Hacker News new | ask | show | jobs
by joe_the_user 1846 days ago
Looks like an interesting project. The thing is, I don't think ideal qualities like "reliable, interpretable, and steerable" can really be simply added "on top of" existing deep learning systems and methods.

Much is made of GPT-3's ability to sometimes do logic or even arithmetic. But that ability is unreliable and even more spread through the whole giant model. Extracting a particular piece of specifically logical reasoning from the model is hard problem. You can do it - N-times the cost of the model. And in general, you can add extras to the basic functionality of deep neural nets (few-shot, generational, etc) but with a cost of, again, N-times the base (plus decreased reliability). But the "full" qualities mentioned initially would many-many extras-equivalent to one-shot and need to have them happen on the fly. (And one-shot is fairly easy seeming. Take a system that recognizes images by label ("red", "vehicle", etc). Show it thing X - it uses the categories thing X activates to decide whether other things are similar to thing X. Simple but there's still lots of tuning to do here).

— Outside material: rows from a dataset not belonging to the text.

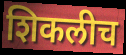
शिकलीच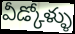
వీడ్కోళ్ళుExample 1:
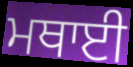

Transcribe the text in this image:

ਮਥਾਈ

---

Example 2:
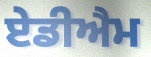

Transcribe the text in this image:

ਏਡੀਐਮ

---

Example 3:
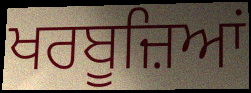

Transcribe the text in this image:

ਖਰਬੂਜ਼ਿਆਂ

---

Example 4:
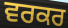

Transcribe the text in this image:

ਵਰਕਰ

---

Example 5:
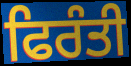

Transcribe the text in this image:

ਫਿਰੰਤੀ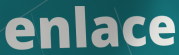
enlaceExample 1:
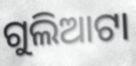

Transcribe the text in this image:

ଗୁଲିଆଟା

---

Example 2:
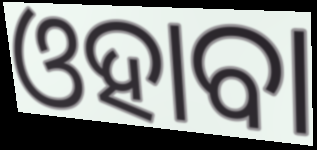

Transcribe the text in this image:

ଓହାବା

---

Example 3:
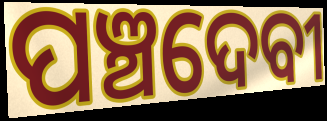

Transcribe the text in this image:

ପଞ୍ଚଦେବୀ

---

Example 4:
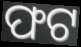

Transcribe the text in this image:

ଫଟ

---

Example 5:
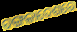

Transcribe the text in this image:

ବଙ୍ଗଳାଦେଶରେ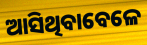
ଆସିଥିବାବେଳେ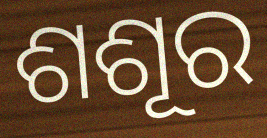
ଶଶୂରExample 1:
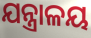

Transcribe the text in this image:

ଯନ୍ତ୍ରାଳୟ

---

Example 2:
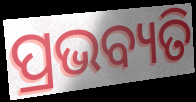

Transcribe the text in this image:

ପ୍ରଭବ୍ୟତି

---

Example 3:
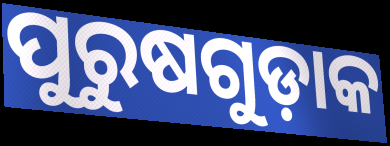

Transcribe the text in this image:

ପୁରୁଷଗୁଡ଼ାକ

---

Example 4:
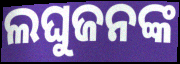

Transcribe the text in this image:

ଲଘୁଜନଙ୍କ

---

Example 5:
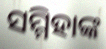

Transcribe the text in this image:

ସମ୍ମିହାଙ୍କ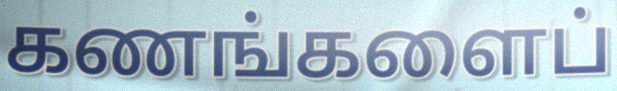
கணங்களைப்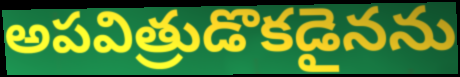
అపవిత్రుడొకడైనను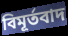
বিমূর্তবাদ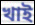
খাই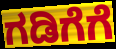
ಗಡಿಗೆಗೆ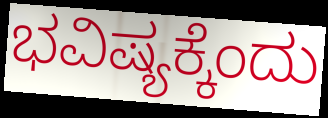
ಭವಿಷ್ಯಕ್ಕೆಂದು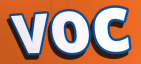
voc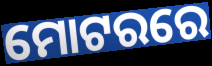
ମୋଟରରେ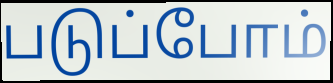
படுப்போம்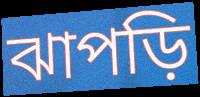
ঝাপড়িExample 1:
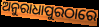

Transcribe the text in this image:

ଅନୁରାଧାପୁରଠାରେ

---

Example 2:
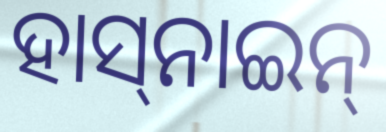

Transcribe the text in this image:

ହାସ୍‌ନାଇନ୍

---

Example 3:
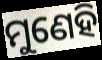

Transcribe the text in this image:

ମୁଣେହି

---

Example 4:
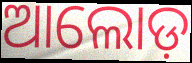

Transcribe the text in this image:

ଆଲୋଡ଼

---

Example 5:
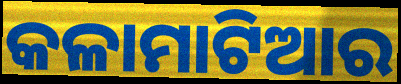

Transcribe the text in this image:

କଳାମାଟିଆରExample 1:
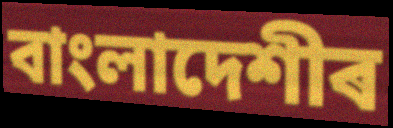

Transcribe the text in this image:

বাংলাদেশীৰ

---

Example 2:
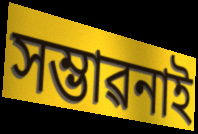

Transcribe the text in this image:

সম্ভাৱনাই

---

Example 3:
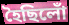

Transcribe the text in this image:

হৈছিলোঁ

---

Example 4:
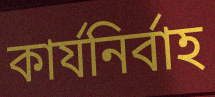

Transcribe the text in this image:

কাৰ্যনিৰ্বাহ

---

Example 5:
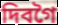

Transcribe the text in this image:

দিবগৈ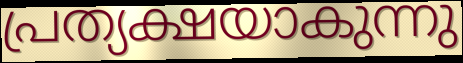
പ്രത്യക്ഷയാകുന്നു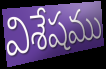
విశేషముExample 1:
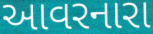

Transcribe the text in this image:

આવરનારા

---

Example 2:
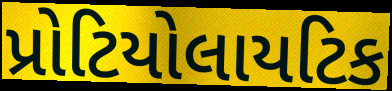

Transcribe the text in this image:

પ્રોટિયોલાયટિક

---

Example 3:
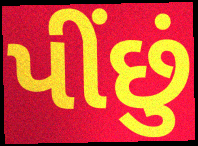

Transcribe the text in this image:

પીંછું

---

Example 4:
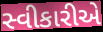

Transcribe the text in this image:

સ્વીકારીએ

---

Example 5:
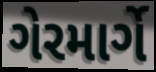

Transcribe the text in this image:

ગેરમાર્ગે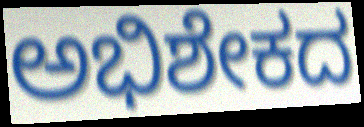
ಅಭಿಶೇಕದ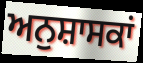
ਅਨੁਸ਼ਾਸਕਾਂ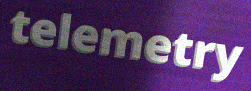
telemetryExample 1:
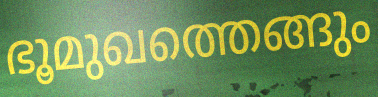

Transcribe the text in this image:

ഭൂമുഖത്തെങ്ങും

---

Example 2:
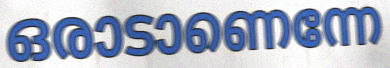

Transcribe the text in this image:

ഒരാടാണെന്നേ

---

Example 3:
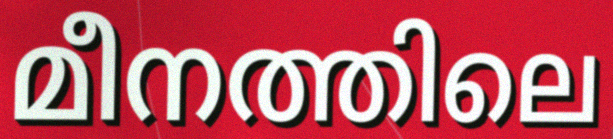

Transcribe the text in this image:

Just to emphasize, I think they'll need something extra in the basic approach.

1 comments

Go check out the entire project of captum for pytorch. I assure you that gradient based explanations can be simply added to existing deep learning systems...
All sorts of explanation scheme can and have be added to existing processes. They just tend to fail to be what an ordinary human would take as an explanation.

Note - I never argued that "extras" (including formal "explanations") can't be added to deep learning system. My point is you absolutely can add some steps at generally high cost. The argument is those sequence of small steps won't get you to the ideal of broad flexibility that the OP landing page outlines.